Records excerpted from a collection

++++++++

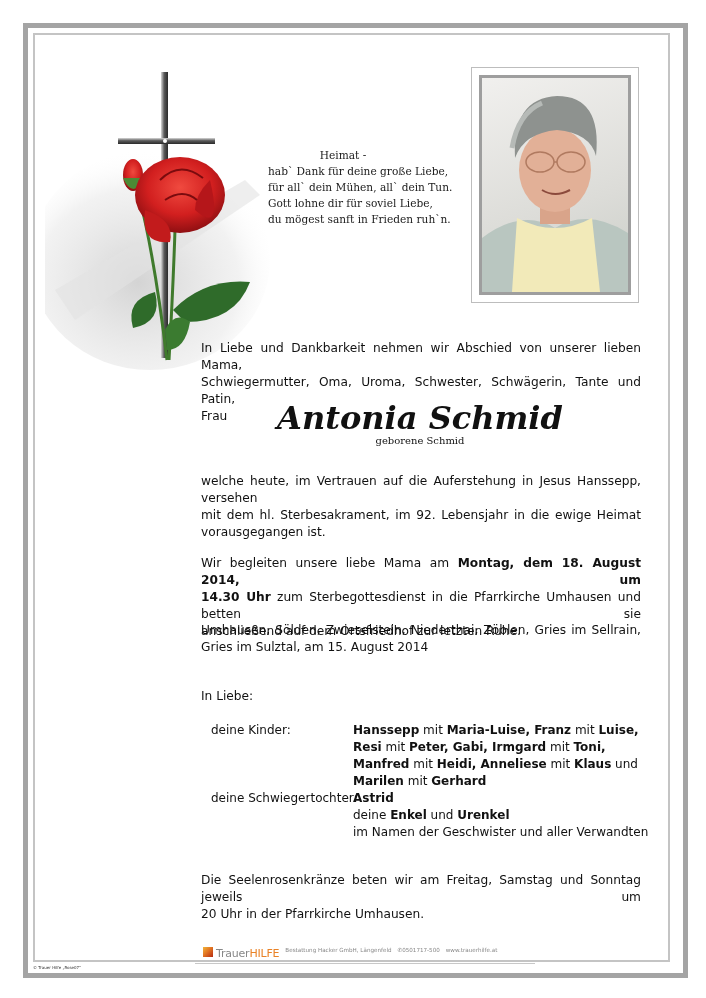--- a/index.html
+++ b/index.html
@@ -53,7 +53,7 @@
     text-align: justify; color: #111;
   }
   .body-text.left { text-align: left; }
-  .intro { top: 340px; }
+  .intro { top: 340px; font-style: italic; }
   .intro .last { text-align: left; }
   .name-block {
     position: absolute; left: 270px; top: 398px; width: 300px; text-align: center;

++++++++

§ Your task:
Every entry must be retyped exactly, with the pictures removed.

§ Written response:
--- a/index.html
+++ b/index.html
@@ -53,7 +53,7 @@
     text-align: justify; color: #111;
   }
   .body-text.left { text-align: left; }
-  .intro { top: 340px; }
+  .intro { top: 340px; font-style: italic; }
   .intro .last { text-align: left; }
   .name-block {
     position: absolute; left: 270px; top: 398px; width: 300px; text-align: center;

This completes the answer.